First thing that comes to my mind is a tiny jazz club with good acoustics and as less artificial sounds as possible. As acoustic as possible, a small nice sounding room. A bit nicer when people are not eating in the meantime, because you feel alienated then. I liked to play on the street as well, by the way. I don’t do that anymore, but we did it with this Icelandic band, in Reykjavik, for example, a couple of years ago.
How do you define a successful musician nowadays then?
The question is if successful means earning a lot or doing what you want without caring about business, being artistically rightfully extracted for the audience. Able to open your full potential for the audience without being manipulated by the market. Just being honest and doing what you want without thinking of survival every single time — that’s success.
Do you think there are such in Latvia or Lithuania?
To certain extent, maybe. I don’t know so much, but Raimonds Pauls could be one of those. Maybe he had different kind of barriers, but I think he was pretty much playing what he wants for all his life. We always have to do a lot of compromises in life. The most successful, I guess, are those who don’t make compromises, just going towards what they want — that brings the most happiness for an artist.
But if you’re doing what you really want, and that’s not so «eatable» for the audience — if you have nobody to consume your music, what happens then?
I think that in the end it happens only if you’re not brave enough and not consistent enough to let those people know who you are. If they didn’t have enough time to digest who you are and accept you being just like that. If you go out of your house every day and you see a tree, for example, that you never saw before, someone has brought it and planted it in some crazy place. First you think — okay, this is crazy, it’s in the wrong place, the climate isn’t right, it’s inviting some strange birds and creatures. A couple of days from then you think the same, with your colleagues and neighbors complaining about the same thing. After a while you eventually get used to it, that’s logical. Maybe not everybody likes it, but everyone will get used to it. In the worst case, you’ll cut it down. That’s the way for a true artist — to keep being yourself. Someone has planted you in this country, of this Earth, and it’s you — you have to be yourself, and the others will accept it.

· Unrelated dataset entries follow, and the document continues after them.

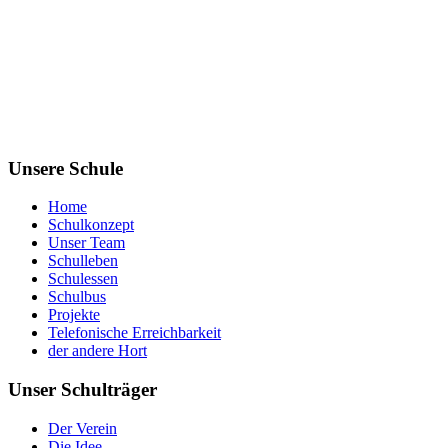
Unsere Schule
Home
Schulkonzept
Unser Team
Schulleben
Schulessen
Schulbus
Projekte
Telefonische Erreichbarkeit
der andere Hort
Unser Schulträger
Der Verein
Die Idee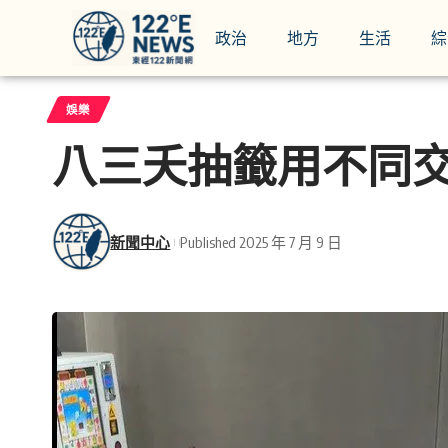
政治
地方
生活
綜
娛樂
八三夭抽籤用不同交
新聞中心
Published 2025 年 7 月 9 日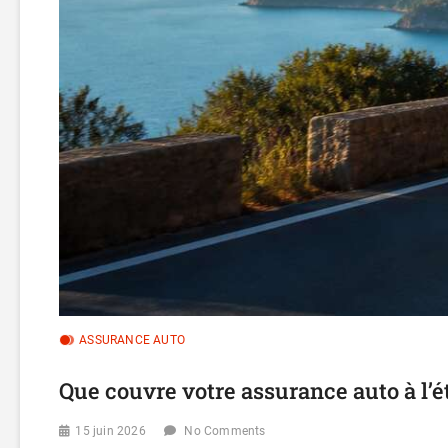
ASSURANCE AUTO
Que couvre votre assurance auto à l’é
15 juin 2026
No Comments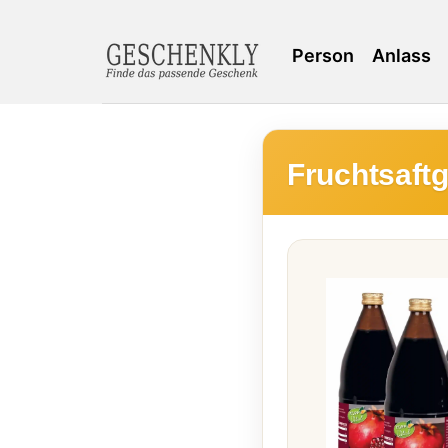
Person
Anlass
Fruchtsaft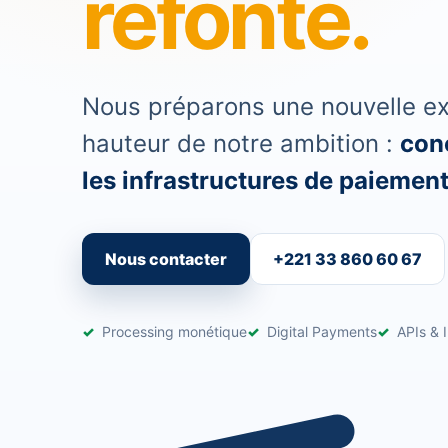
refonte.
Nous préparons une nouvelle exp
hauteur de notre ambition :
conc
les infrastructures de paiement 
Nous contacter
+221 33 860 60 67
Processing monétique
Digital Payments
APIs & I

And if your trumpet was a person, whom would it be like?
It’s just a piece of metal that resonates. The sound starts in your head, that’s what I believe. And you are not even responsible for that, it’s vibration that rings in you. You can provoke it by a thought or a sight, or you see it written on a piece of paper, and it starts ringing in you. It’s like talking — all you want to do is to let it out. And the instrument of your choice helps you in that. My trumpet is just an amplification of my thought.
Do you have any dreams right now?
I just want to make as many concerts as possible. Playing the most honest music that is possible to play for the moment. I hope that the trumpet still gets more manageable with years and allows me to encounter some moments when I can express myself more freely than it used to be. It’s a mean instrument. But there’s a lot of charm in it — it’s nicely challenging, you have to approach it from scratch every single day, just to win the day every time. It’s a constant war zone. It’s nice to feel like a winner at the end of the day, if it works out. Usually it doesn’t. At the end it’s all about being happy or not, you know. What makes you happy. If you can let go of everything without any drop of pain or regret — that makes me happy.